Train your workforce on updated policies by the compliance date and thereafter whenever responsibilities or policies materially change. Provide role-based training to staff who handle PHI and document attendance, comprehension, and retraining triggers.

• Update privacy, security, and breach response policies to reflect Omnibus standards and your environment.
• Maintain sanctions for noncompliance and document corrective actions.
• Schedule periodic tabletop exercises of incident response and PHI Breach Notification workflows.
• Retain policies, training records, BAAs, risk analyses, and incident documentation for at least six years.

Summary: The HIPAA Omnibus Rule’s 2013 deadlines have passed, but ongoing obligations continue—keep BAAs current, maintain an accurate NPP, use the Four-Factor Risk Assessment, restrict marketing and sale of PHI, harden safeguards under the Security Rule, and sustain a documented training and policy lifecycle to avoid HITECH Act Penalties.

FAQs.

What is the HIPAA Omnibus Rule compliance date?

The compliance date was September 23, 2013. The Final Rule was published on January 25, 2013 and took effect March 26, 2013; entities were expected to complete updates by the September 23, 2013 deadline and maintain compliance thereafter.

When must Business Associate Agreements be updated?

BAAs executed or modified on or after September 23, 2013 had to be Omnibus-compliant by that date. Certain BAAs in effect as of January 25, 2013 that were not renewed or modified between March 26 and September 23, 2013 could be updated by the earlier of their renewal date or September 22, 2014. Today, all BAAs must meet Omnibus requirements and flow down to subcontractors.

What are the breach notification requirements?
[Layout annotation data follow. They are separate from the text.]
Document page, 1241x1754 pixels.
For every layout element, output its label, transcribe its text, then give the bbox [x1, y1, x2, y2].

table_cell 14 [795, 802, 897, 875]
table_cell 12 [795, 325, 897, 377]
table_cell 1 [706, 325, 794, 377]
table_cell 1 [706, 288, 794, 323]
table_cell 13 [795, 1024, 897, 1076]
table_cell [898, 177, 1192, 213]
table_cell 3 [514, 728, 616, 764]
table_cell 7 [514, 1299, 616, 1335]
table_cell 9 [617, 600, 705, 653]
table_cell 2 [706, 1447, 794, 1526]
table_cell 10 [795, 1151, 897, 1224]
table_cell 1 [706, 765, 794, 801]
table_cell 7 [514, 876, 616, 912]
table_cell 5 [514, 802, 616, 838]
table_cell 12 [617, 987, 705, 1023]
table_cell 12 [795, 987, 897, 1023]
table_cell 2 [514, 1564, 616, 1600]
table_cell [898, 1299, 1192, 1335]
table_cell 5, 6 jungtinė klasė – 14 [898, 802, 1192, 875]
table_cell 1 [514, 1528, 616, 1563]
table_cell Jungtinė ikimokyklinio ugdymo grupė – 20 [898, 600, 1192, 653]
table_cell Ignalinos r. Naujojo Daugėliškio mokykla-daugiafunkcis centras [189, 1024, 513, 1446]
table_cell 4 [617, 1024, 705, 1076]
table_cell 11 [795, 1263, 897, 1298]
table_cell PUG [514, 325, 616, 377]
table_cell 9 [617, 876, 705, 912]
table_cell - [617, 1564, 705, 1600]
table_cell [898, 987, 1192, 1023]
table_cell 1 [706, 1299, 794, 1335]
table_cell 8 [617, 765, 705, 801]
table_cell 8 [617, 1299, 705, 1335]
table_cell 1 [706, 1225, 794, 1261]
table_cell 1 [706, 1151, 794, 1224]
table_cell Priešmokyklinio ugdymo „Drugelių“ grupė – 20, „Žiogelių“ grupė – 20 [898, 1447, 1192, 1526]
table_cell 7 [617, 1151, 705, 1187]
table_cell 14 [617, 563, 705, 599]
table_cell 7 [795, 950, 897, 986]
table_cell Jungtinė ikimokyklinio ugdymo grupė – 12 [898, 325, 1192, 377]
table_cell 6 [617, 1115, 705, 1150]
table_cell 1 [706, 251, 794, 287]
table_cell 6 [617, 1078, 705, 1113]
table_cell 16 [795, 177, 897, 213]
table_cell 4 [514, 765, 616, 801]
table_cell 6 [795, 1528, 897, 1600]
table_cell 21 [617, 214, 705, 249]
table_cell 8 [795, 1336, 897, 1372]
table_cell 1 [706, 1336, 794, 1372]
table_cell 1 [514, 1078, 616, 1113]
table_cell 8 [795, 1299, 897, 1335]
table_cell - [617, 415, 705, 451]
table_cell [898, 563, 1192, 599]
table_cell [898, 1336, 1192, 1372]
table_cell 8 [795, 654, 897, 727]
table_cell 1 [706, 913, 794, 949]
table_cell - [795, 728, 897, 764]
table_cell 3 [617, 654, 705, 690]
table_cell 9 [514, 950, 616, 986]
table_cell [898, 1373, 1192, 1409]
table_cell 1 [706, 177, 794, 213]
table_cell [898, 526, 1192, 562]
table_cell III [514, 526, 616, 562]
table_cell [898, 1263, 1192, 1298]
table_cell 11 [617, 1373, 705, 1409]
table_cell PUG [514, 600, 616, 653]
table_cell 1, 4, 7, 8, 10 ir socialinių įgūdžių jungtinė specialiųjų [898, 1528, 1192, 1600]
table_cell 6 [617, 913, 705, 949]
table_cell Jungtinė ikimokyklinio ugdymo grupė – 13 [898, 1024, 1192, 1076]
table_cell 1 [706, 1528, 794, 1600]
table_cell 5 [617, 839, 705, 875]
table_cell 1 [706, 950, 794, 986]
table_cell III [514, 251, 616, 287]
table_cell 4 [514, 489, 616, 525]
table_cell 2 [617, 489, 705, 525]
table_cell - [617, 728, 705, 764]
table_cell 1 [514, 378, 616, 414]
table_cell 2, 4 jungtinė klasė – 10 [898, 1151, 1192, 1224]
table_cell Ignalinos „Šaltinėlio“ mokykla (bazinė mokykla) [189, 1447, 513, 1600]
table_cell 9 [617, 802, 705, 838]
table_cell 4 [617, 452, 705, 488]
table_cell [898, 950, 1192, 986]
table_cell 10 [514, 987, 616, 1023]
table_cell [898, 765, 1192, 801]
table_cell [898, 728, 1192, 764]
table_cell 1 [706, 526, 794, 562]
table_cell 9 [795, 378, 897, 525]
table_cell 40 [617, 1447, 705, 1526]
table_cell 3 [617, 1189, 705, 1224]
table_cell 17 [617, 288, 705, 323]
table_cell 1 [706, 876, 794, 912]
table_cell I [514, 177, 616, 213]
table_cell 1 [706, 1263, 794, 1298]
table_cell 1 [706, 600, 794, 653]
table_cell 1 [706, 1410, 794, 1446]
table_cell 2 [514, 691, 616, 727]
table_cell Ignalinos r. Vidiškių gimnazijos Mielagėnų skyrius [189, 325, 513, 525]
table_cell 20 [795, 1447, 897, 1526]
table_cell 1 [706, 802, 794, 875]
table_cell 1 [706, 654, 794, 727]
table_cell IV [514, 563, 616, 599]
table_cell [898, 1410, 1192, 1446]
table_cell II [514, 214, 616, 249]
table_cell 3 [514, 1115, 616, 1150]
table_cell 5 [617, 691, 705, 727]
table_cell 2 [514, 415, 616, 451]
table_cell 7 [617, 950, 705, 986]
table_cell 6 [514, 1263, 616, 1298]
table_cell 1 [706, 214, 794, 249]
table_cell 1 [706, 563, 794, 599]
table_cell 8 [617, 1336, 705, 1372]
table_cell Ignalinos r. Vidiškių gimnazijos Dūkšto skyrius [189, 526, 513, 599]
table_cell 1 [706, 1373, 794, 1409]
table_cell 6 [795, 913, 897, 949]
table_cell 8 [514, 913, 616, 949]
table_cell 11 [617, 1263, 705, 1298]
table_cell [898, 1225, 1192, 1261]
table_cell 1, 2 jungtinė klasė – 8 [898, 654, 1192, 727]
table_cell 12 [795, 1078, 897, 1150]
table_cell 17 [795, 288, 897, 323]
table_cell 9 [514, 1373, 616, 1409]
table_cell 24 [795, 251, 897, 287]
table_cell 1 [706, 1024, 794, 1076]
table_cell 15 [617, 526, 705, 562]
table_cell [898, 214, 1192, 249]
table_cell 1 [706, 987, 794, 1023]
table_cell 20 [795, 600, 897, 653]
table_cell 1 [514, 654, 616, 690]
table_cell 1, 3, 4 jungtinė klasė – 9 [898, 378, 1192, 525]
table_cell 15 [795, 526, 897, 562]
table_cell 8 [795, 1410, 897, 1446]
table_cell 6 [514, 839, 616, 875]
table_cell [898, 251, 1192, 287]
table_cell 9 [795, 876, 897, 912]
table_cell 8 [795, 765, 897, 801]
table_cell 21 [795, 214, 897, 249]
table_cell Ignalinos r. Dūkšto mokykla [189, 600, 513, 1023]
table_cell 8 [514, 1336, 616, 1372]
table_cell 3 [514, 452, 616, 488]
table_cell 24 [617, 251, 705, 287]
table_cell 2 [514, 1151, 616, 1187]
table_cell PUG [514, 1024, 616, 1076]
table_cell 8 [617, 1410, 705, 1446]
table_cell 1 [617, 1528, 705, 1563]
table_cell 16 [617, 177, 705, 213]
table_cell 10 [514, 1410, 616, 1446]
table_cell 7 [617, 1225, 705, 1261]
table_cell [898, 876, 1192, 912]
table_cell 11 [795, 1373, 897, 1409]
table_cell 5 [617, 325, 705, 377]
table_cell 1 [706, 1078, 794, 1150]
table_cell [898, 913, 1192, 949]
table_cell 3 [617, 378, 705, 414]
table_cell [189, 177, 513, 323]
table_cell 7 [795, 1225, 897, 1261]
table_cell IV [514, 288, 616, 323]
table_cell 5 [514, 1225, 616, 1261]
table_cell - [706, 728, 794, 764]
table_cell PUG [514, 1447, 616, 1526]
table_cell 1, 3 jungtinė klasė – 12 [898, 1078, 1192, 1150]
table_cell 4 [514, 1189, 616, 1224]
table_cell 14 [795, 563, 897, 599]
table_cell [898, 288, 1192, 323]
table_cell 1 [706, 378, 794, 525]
Notify affected individuals without unreasonable delay and no later than 60 calendar days after discovery. For incidents affecting 500+ individuals in a state/jurisdiction, notify HHS at the same time and local media; for fewer than 500, report to HHS annually within 60 days after the year’s end. Document a Four-Factor Risk Assessment for each incident and retain records for six years.

How do the HIPAA Omnibus Rule changes affect marketing PHI?

If a third party pays you for a marketing communication, you generally must obtain an individual’s prior authorization, with limited exceptions (for example, certain refill reminders at only reasonable, cost-based payments). The Rule also prohibits the sale of PHI without authorization, subject to narrow exceptions, and requires that these limits be reflected in your Notice of Privacy Practices and Business Associate Agreements.